**Task requirements:** Copy out every line of the data below that contains the word "during".

*** Opening Data in this exercise ***

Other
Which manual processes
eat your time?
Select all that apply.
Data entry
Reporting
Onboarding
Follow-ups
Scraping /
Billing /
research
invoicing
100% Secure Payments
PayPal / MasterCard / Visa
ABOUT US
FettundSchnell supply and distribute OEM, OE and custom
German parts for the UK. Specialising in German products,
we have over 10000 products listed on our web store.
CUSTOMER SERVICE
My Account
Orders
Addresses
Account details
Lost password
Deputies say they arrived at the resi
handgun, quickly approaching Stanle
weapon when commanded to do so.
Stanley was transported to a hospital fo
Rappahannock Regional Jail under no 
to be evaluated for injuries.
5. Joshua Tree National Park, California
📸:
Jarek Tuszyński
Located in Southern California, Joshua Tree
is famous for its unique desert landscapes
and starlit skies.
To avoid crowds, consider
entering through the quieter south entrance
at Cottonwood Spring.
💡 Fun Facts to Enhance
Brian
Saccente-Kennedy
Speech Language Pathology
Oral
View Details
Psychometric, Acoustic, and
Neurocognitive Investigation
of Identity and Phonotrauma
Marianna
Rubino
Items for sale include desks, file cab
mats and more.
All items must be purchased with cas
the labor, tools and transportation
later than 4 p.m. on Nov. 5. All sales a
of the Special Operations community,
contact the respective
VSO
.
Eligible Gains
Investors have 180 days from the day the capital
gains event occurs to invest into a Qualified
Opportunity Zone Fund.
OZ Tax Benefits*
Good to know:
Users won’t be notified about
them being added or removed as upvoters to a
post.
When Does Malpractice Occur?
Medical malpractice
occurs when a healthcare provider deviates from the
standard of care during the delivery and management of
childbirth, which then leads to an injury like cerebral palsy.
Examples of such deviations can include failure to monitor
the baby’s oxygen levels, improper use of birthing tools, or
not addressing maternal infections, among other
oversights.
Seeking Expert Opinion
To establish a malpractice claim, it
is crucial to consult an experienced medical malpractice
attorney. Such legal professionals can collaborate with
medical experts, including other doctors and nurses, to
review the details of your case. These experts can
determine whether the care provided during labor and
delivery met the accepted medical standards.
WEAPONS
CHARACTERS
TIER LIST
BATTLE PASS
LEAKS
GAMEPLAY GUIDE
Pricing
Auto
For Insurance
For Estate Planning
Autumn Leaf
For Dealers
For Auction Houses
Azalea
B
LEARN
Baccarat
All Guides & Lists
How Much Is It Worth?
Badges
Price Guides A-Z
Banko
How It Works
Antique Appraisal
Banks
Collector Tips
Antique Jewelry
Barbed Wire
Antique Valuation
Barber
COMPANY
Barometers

*** Closing Data in this exercise ***

**Solution below:**
standard of care during the delivery and management of
determine whether the care provided during labor and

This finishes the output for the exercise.